Выбрать главу

Снова, как и прошлым летом в это время, жалко, что так мало я пользовался окрестной красой, слишком много просиживал в хате над книгами... Недобор? Пусть повторяется — хоть на сто лет!

...А перед сном, в кровати, вздрогнул, отчетливо представив себя в длиннющем гробу... Потом сразу, почти отчетливо, вспомнились те поляки (много читал и слышал об этом) которым, после гестаповских пыток, перед расстрелом забивали рты гипсом

Что ж, «куда ночь — туда и сон». И для меня вот пришло оно — светлое утро. Однако же не надо и забывать, что́ нас, возможно, ждет, что́ нам готовят,— и во всю силу, на которую способен человек...

Припомнилось и кое-что из того, что пишется про войну теми, кто знает ее (скажем, Быков),— не просто лучшая или худшая литература, а память, живая кровавая память...

...Вчера с интересом прочитал энергичную книжку про Ленина-читателя и, прикоснувшись к такой впервые, будто и сам помолодел — для работы, для жизни.

***

Э. Капиев, «Фронтовые записки».

А если бы он не погиб,— неужели не печатал бы своих заметок? Неужели они тогда были бы менее правдивыми? «Доработал» бы он их или печатал бы так?

Все-таки он писал это, думал напечатать, не думал, что сам обязательно погибнет. Писал, потому что не мог не писать.

То отличное, настоящее между прочим, а то иногда и литература,— значительно хуже.

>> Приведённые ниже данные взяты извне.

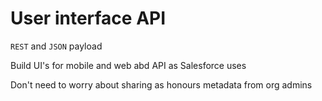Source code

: # User interface API

`REST` and `JSON` payload

Build UI's for mobile and web abd API as Salesforce uses

Don't need to worry about sharing as honours metadata from org admins
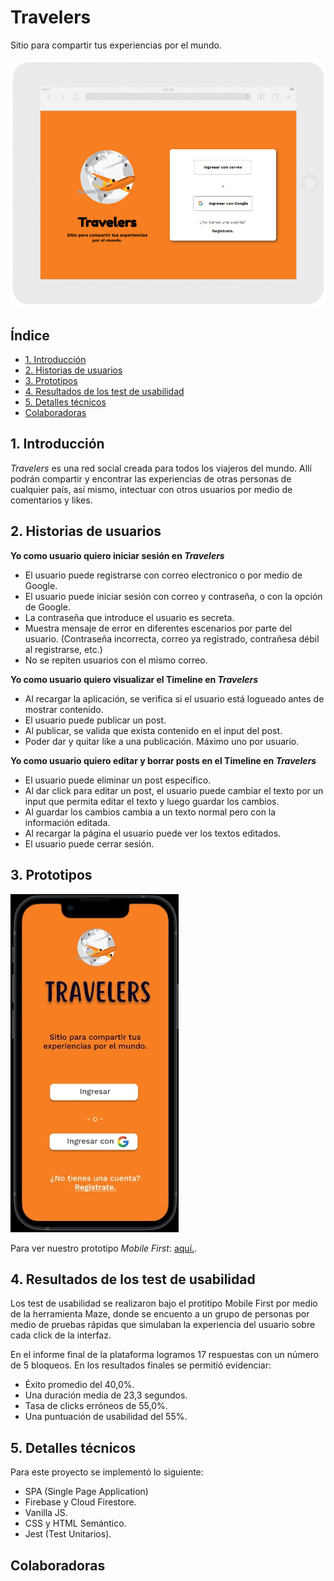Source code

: # Travelers

Sitio para compartir tus experiencias por el mundo.

![Imagen de inicio travelers](src/img/inicio.png)

## Índice

* [1. Introducción](#1-Introducción)
* [2. Historias de usuarios](#2-resumen-del-proyecto)
* [3. Prototipos](#3-objetivos-de-aprendizaje)
* [4. Resultados de los test de usabilidad](#4-consideraciones-generales)
* [5. Detalles técnicos](#5-criterios-de-aceptación-mínimos-del-proyecto)
* [Colaboradoras](#6-hacker-edition)

## 1. Introducción

*Travelers* es una red social creada para todos los viajeros del mundo. Allí podrán compartir y encontrar las experiencias de otras personas de cualquier país, así mismo, intectuar con otros usuarios por medio de comentarios y likes.

## 2. Historias de usuarios

**Yo como usuario quiero iniciar sesión en *Travelers***

* El usuario puede registrarse con correo electronico o por medio de Google.
* El usuario puede iniciar sesión con correo y contraseña, o con la opción de Google.
* La contraseña que introduce el usuario es secreta.
* Muestra mensaje de error en diferentes escenarios por parte del usuario. (Contraseña incorrecta, correo ya registrado, contrañesa débil al registrarse, etc.)
* No se repiten usuarios con el mismo correo.

**Yo como usuario quiero visualizar el Timeline en *Travelers***

* Al recargar la aplicación, se verifica si el usuario está logueado antes de mostrar contenido.
* El usuario puede publicar un post.
* Al publicar, se valida que exista contenido en el input del post.
* Poder dar y quitar like a una publicación. Máximo uno por usuario.

**Yo como usuario quiero editar y borrar posts en el Timeline en *Travelers***

* El usuario puede eliminar un post específico.
* Al dar click para editar un post, el usuario puede cambiar el texto por un input que permita editar el texto y luego guardar los cambios.
* Al guardar los cambios cambia a un texto normal pero con la información editada.
* Al recargar la página el usuario puede ver los textos editados.
* El usuario puede cerrar sesión.

## 3. Prototipos

![Imagen de prototipo](./src/img/Prototipo-social.jpg)

Para ver nuestro prototipo *Mobile First*: [aquí.](https://www.figma.com/proto/aUbKkH2hKJFEREZaESHRz9/Social-Network?scaling=scale-down&page-id=0%3A1&starting-point-node-id=1%3A2&show-proto-sidebar=1&node-id=1%3A2).

## 4. Resultados de los test de usabilidad

Los test de usabilidad se realizaron bajo el protitipo Mobile First por medio de la herramienta Maze, donde se encuento a un grupo de personas por medio de pruebas rápidas que simulaban la experiencia del usuario sobre cada click de la interfaz.

En el informe final de la plataforma logramos 17 respuestas con un número de 5 bloqueos. En los resultados finales se permitió evidenciar:

* Éxito promedio del 40,0%.
* Una duración media de 23,3 segundos.
* Tasa de clicks erróneos de 55,0%.
* Una puntuación de usabilidad del 55%.

## 5. Detalles técnicos

Para este proyecto se implementó lo siguiente:

* SPA (Single Page Application)
* Firebase y Cloud Firestore.
* Vanilla JS.
* CSS y HTML Semántico.
* Jest (Test Unitarios).

## Colaboradoras
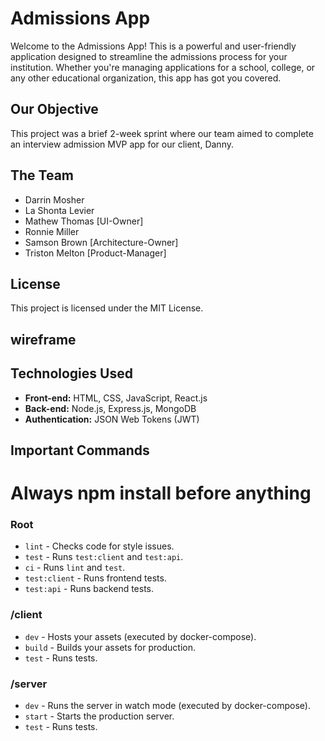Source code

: # Admissions App

Welcome to the Admissions App! This is a powerful and user-friendly application designed to streamline the admissions process for your institution. Whether you're managing applications for a school, college, or any other educational organization, this app has got you covered.

## Our Objective

This project was a brief 2-week sprint where our team aimed to complete an interview admission MVP app for our client, Danny.

## The Team

- Darrin Mosher
- La Shonta Levier
- Mathew Thomas [UI-Owner]
- Ronnie Miller
- Samson Brown [Architecture-Owner]
- Triston Melton [Product-Manager]

## License

This project is licensed under the MIT License.

## wireframe

## Technologies Used

- **Front-end:** HTML, CSS, JavaScript, React.js
- **Back-end:** Node.js, Express.js, MongoDB
- **Authentication:** JSON Web Tokens (JWT)

## Important Commands

# Always npm install before anything

### Root

- `lint` - Checks code for style issues.
- `test` - Runs `test:client` and `test:api`.
- `ci` - Runs `lint` and `test`.
- `test:client` - Runs frontend tests.
- `test:api` - Runs backend tests.

### /client

- `dev` - Hosts your assets (executed by docker-compose).
- `build` - Builds your assets for production.
- `test` - Runs tests.

### /server

- `dev` - Runs the server in watch mode (executed by docker-compose).
- `start` - Starts the production server.
- `test` - Runs tests.

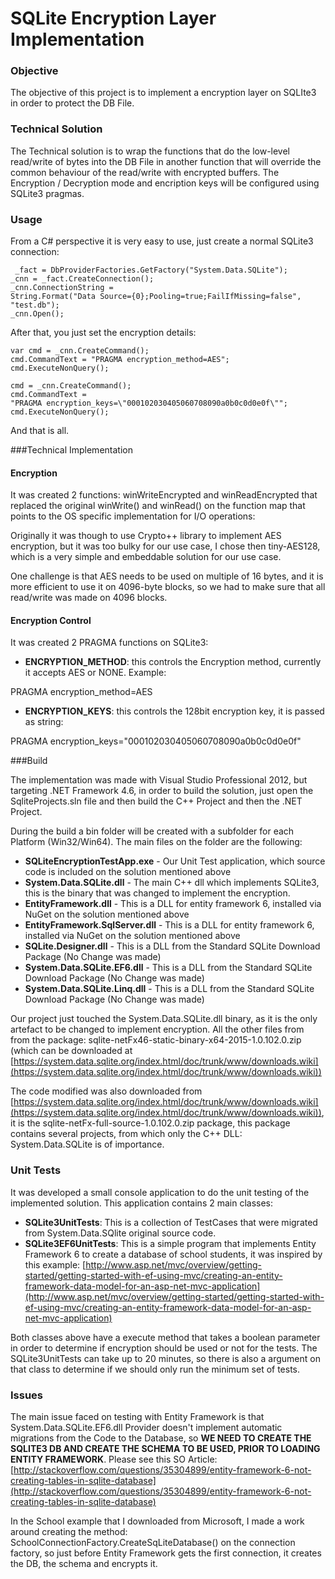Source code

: # SQLite Encryption Layer Implementation

### Objective

The objective of this project is to implement a encryption layer on SQLIte3 in order to protect the DB File.

### Technical Solution

The Technical solution is to wrap the functions that do the low-level read/write of bytes into the DB File in another function that will override the common behaviour of the read/write with encrypted buffers. The Encryption / Decryption mode and encription keys will be configured using SQLite3 pragmas.

### Usage

From a C# perspective it is very easy to use, just create a normal SQLite3 connection:

     _fact = DbProviderFactories.GetFactory("System.Data.SQLite");
    _cnn = _fact.CreateConnection();
    _cnn.ConnectionString = 
    String.Format("Data Source={0};Pooling=true;FailIfMissing=false", 
    "test.db");
    _cnn.Open();

After that, you just set the encryption details:

    var cmd = _cnn.CreateCommand();
    cmd.CommandText = "PRAGMA encryption_method=AES";
    cmd.ExecuteNonQuery();
    
    cmd = _cnn.CreateCommand();
    cmd.CommandText = 
    "PRAGMA encryption_keys=\"000102030405060708090a0b0c0d0e0f\"";
    cmd.ExecuteNonQuery();

And that is all.

###Technical Implementation

#### **Encryption**

It was created 2 functions: winWriteEncrypted and winReadEncrypted that replaced the original winWrite() and winRead() on the function map that points to the OS specific implementation for I/O operations:


Originally it was though to use Crypto++ library to implement AES encryption, but it was too bulky for our use case, I chose then tiny-AES128, which is a very simple and embeddable solution for our use case.

One challenge is that AES needs to be used on multiple of 16 bytes, and it is more efficient to use it on 4096-byte blocks, so we had to make sure that all read/write was made on 4096 blocks.

#### **Encryption Control**

It was created 2 PRAGMA functions on SQLite3: 

* **ENCRYPTION_METHOD**: this controls the Encryption method, currently it accepts AES or NONE. Example:

PRAGMA encryption_method=AES

* **ENCRYPTION_KEYS**: this controls the 128bit encryption key, it is passed as string:

PRAGMA encryption_keys="000102030405060708090a0b0c0d0e0f"


###Build

The implementation was made with Visual Studio Professional 2012, but targeting .NET Framework 4.6, in order to build the solution, just open the SqliteProjects.sln file and then build the C++ Project and then the .NET Project.

During the build a bin folder will be created with a subfolder for each Platform (Win32/Win64). The main files on the folder are the following:

* **SQLiteEncryptionTestApp.exe** - Our Unit Test application, which source code is included on the solution mentioned above
* **System.Data.SQLite.dll** - The main C++ dll which implements SQLite3, this is the binary that was changed to implement the encryption.
* **EntityFramework.dll** - This is a DLL for entity framework 6, installed via NuGet on the solution mentioned above
* **EntityFramework.SqlServer.dll** - This is a DLL for entity framework 6, installed via NuGet on the solution mentioned above
* **SQLite.Designer.dll** - This is a DLL from the Standard SQLite Download Package (No Change was made)
* **System.Data.SQLite.EF6.dll** - This is a DLL from the Standard SQLite Download Package (No Change was made)
* **System.Data.SQLite.Linq.dll** - This is a DLL from the Standard SQLite Download Package (No Change was made)

Our project just touched the System.Data.SQLite.dll binary, as it is the only artefact to be changed to implement encryption. All the other files from from the package: 
sqlite-netFx46-static-binary-x64-2015-1.0.102.0.zip (which can be downloaded at [https://system.data.sqlite.org/index.html/doc/trunk/www/downloads.wiki](https://system.data.sqlite.org/index.html/doc/trunk/www/downloads.wiki))

The code modified was also downloaded from [https://system.data.sqlite.org/index.html/doc/trunk/www/downloads.wiki](https://system.data.sqlite.org/index.html/doc/trunk/www/downloads.wiki)), it is the sqlite-netFx-full-source-1.0.102.0.zip package, this package contains several projects, from which only the C++ DLL: System.Data.SQLite is of importance.

### Unit Tests

It was developed a small console application to do the unit testing of the implemented solution. This application contains 2 main classes:

* **SQLite3UnitTests**: This is a collection of TestCases that were migrated from System.Data.SQlite original source code.
* **SQLite3EF6UnitTests**: This is a simple program that implements Entity Framework 6 to create a database of school students, it was inspired by this example: [http://www.asp.net/mvc/overview/getting-started/getting-started-with-ef-using-mvc/creating-an-entity-framework-data-model-for-an-asp-net-mvc-application](http://www.asp.net/mvc/overview/getting-started/getting-started-with-ef-using-mvc/creating-an-entity-framework-data-model-for-an-asp-net-mvc-application)

Both classes above have a execute method that takes a boolean parameter in order to determine if encryption should be used or not for the tests. The SQLite3UnitTests can take up to 20 minutes, so there is also a argument on that class to determine if we should only run the minimum set of tests.

### Issues

The main issue faced on testing with Entity Framework is that System.Data.SQLite.EF6.dll Provider doesn't implement automatic migrations from the Code to the Database, so **WE NEED TO CREATE THE SQLITE3 DB AND CREATE THE SCHEMA TO BE USED, PRIOR TO LOADING ENTITY FRAMEWORK**. Please see this SO Article:  [http://stackoverflow.com/questions/35304899/entity-framework-6-not-creating-tables-in-sqlite-database](http://stackoverflow.com/questions/35304899/entity-framework-6-not-creating-tables-in-sqlite-database)

In the School example that I downloaded from Microsoft, I made a work around creating the method: SchoolConnectionFactory.CreateSqLiteDatabase() on the connection factory, so just before Entity Framework gets the first connection, it creates the DB, the schema and encrypts it.

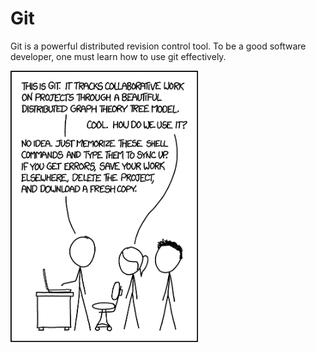 # Git

Git is a powerful distributed revision control tool. To be a good software developer, one must learn how to use git effectively.

<img src='../../images/git_xkcd.png' width=300px>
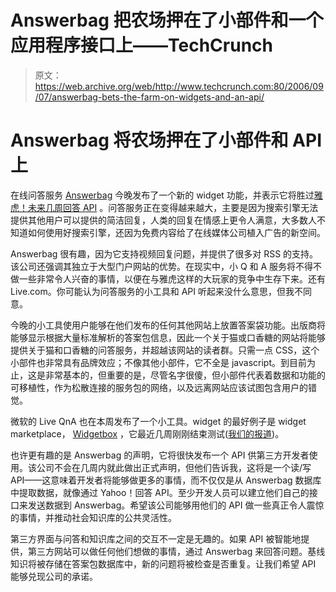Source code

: # Answerbag 把农场押在了小部件和一个应用程序接口上——TechCrunch

> 原文：<https://web.archive.org/web/http://www.techcrunch.com:80/2006/09/07/answerbag-bets-the-farm-on-widgets-and-an-api/>

# Answerbag 将农场押在了小部件和 API 上

 [](https://web.archive.org/web/20220519024449/http://answerbag.com/) 在线问答服务 [Answerbag](https://web.archive.org/web/20220519024449/http://answerbag.com/) 今晚发布了一个新的 widget 功能，并表示它将胜过[雅虎！未来几周回答 API](https://web.archive.org/web/20220519024449/http://www.beta.techcrunch.com/2006/08/15/yahoo-answers-launches-api/) 。问答服务正在变得越来越大，主要是因为搜索引擎无法提供其他用户可以提供的简洁回复，人类的回复在情感上更令人满意，大多数人不知道如何使用好搜索引擎，还因为免费内容给了在线媒体公司植入广告的新空间。

Answerbag 很有趣，因为它支持视频回复问题，并提供了很多对 RSS 的支持。该公司还强调其独立于大型门户网站的优势。在现实中，小 Q 和 A 服务将不得不做一些非常令人兴奋的事情，以便在与雅虎这样的大玩家的竞争中生存下来。还有 Live.com。你可能认为问答服务的小工具和 API 听起来没什么意思，但我不同意。

今晚的小工具使用户能够在他们发布的任何其他网站上放置答案袋功能。出版商将能够显示根据大量标准解析的答案包信息，因此一个关于猫或口香糖的网站将能够提供关于猫和口香糖的问答服务，并超越该网站的读者群。只需一点 CSS，这个小部件也非常具有品牌效应；不像其他小部件，它不全是 javascript。到目前为止，这是非常基本的，但重要的是，尽管名字很傻，但小部件代表着数据和功能的可移植性，作为松散连接的服务包的网络，以及远离网站应该试图包含用户的错觉。

微软的 Live QnA 也在本周发布了一个小工具。widget 的最好例子是 widget marketplace， [Widgetbox](https://web.archive.org/web/20220519024449/http://widgetbox.com/) ，它最近几周刚刚结束测试([我们的报道](https://web.archive.org/web/20220519024449/http://www.beta.techcrunch.com/2006/06/22/postapp-launches-widgetbox-a-marketplace-for-widgets/))。

也许更有趣的是 Answerbag 的声明，它将很快发布一个 API 供第三方开发者使用。该公司不会在几周内就此做出正式声明，但他们告诉我，这将是一个读/写 API——这意味着开发者将能够做更多的事情，而不仅仅是从 Answerbag 数据库中提取数据，就像通过 Yahoo！回答 API。至少开发人员可以建立他们自己的接口来发送数据到 Answerbag。希望该公司能够用他们的 API 做一些真正令人震惊的事情，并推动社会知识库的公共灵活性。

第三方界面与问答和知识库之间的交互不一定是无趣的。如果 API 被智能地提供，第三方网站可以做任何他们想做的事情，通过 Answerbag 来回答问题。基线知识将被存储在答案包数据库中，新的问题将被检查是否重复。让我们希望 API 能够兑现公司的承诺。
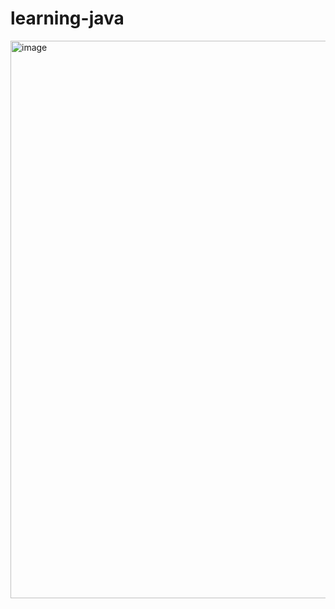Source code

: # learning-java
<img width="892" alt="image" src="https://user-images.githubusercontent.com/62832416/193498351-7b558247-a9db-473e-8c2a-453f5ba087b4.png">

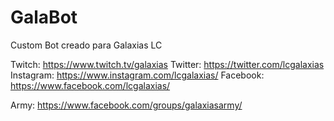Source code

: # GalaBot

Custom Bot creado para Galaxias LC

Twitch: https://www.twitch.tv/galaxias
Twitter: https://twitter.com/lcgalaxias
Instagram: https://www.instagram.com/lcgalaxias/
Facebook: https://www.facebook.com/lcgalaxias/

Army: https://www.facebook.com/groups/galaxiasarmy/
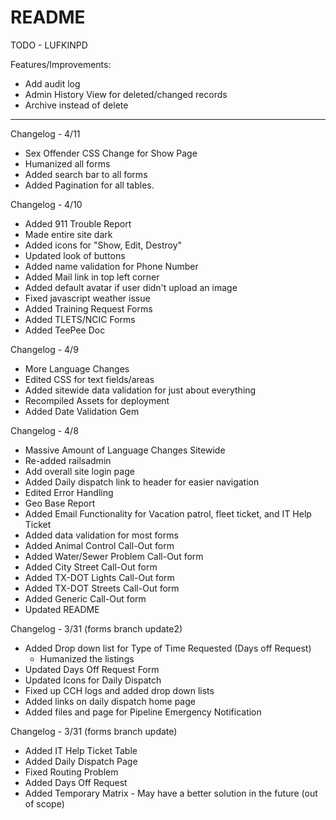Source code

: # README

TODO - LUFKINPD

Features/Improvements:
- Add audit log
- Admin History View for deleted/changed records
- Archive instead of delete

-----------------

Changelog - 4/11
- Sex Offender CSS Change for Show Page
- Humanized all forms
- Added search bar to all forms
- Added Pagination for all tables.

Changelog - 4/10
- Added 911 Trouble Report
- Made entire site dark
- Added icons for "Show, Edit, Destroy"
- Updated look of buttons
- Added name validation for Phone Number
- Added Mail link in top left corner
- Added default avatar if user didn't upload an image
- Fixed javascript weather issue
- Added Training Request Forms
- Added TLETS/NCIC Forms
- Added TeePee Doc


Changelog - 4/9
- More Language Changes
- Edited CSS for text fields/areas
- Added sitewide data validation for just about everything
- Recompiled Assets for deployment
- Added Date Validation Gem

Changelog - 4/8
- Massive Amount of Language Changes Sitewide
- Re-added railsadmin
- Add overall site login page
- Added Daily dispatch link to header for easier navigation
- Edited Error Handling
- Geo Base Report
- Added Email Functionality for Vacation patrol, fleet ticket, and IT Help Ticket
- Added data validation for most forms
- Added Animal Control Call-Out form
- Added Water/Sewer Problem Call-Out form
- Added City Street Call-Out form
- Added TX-DOT Lights Call-Out form
- Added TX-DOT Streets Call-Out form
- Added Generic Call-Out form
- Updated README

Changelog - 3/31 (forms branch update2)
- Added Drop down list for Type of Time Requested (Days off Request)
	- Humanized the listings
- Updated Days Off Request Form 
- Updated Icons for Daily Dispatch
- Fixed up CCH logs and added drop down lists
- Added links on daily dispatch home page
- Added files and page for Pipeline Emergency Notification

Changelog - 3/31 (forms branch update)
- Added IT Help Ticket Table
- Added Daily Dispatch Page
- Fixed Routing Problem
- Added Days Off Request
- Added Temporary Matrix - May have a better solution in the future (out of scope)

«В записную книжку надо записывать не факты и не пейзажи, а мысли. Мысли приходят и уходят бесследно, а факты остаются, их можно, наконец, выдумать, мысли же не повторяются, и то, что вчера волновало, ныне забыто и потеряно навсегда.

...Искренность — это бог честных натур, и молиться и обращаться к нему есть их насущная потребность, хотя они и грешили на людях сознательно или по нужде.

...Идешь, идешь — о, хоть бы в конце пути был Великий океан, в который можно бы нырнуть, очиститься от скверны, от лжи, от боли, от горя!..»

Читалось в эти дни охотно. Сначала Энгельс, «Происхождение семьи, частной собственности и государства», а потом Капиев. В удовольствие читалось, как будто не начитался за век.

***

В новых рассказах — оторваться от самого себя, от своей биографии, от тех «помню», «вспоминаю», в чем меня, переводя «Байдуны», справедливо упрекал Ковалев.

***

В том, что память слабеет с годами, тоже есть своя положительная сторона: давние письма и записи читаются с большим интересом.

***

Перелистывая «На каждый день».

Я это в свое время читал, как и «Круг чтения» и «Путь жизни». И подумалось теперь, что некоторые мои мысли (в записях), возможно, чем-то идут и оттуда...

А как разобраться, что это — только и только твое?

...И опять он, Толстой:

«Личное — субъективное хорошо только тогда, когда оно полно жизни и страсти».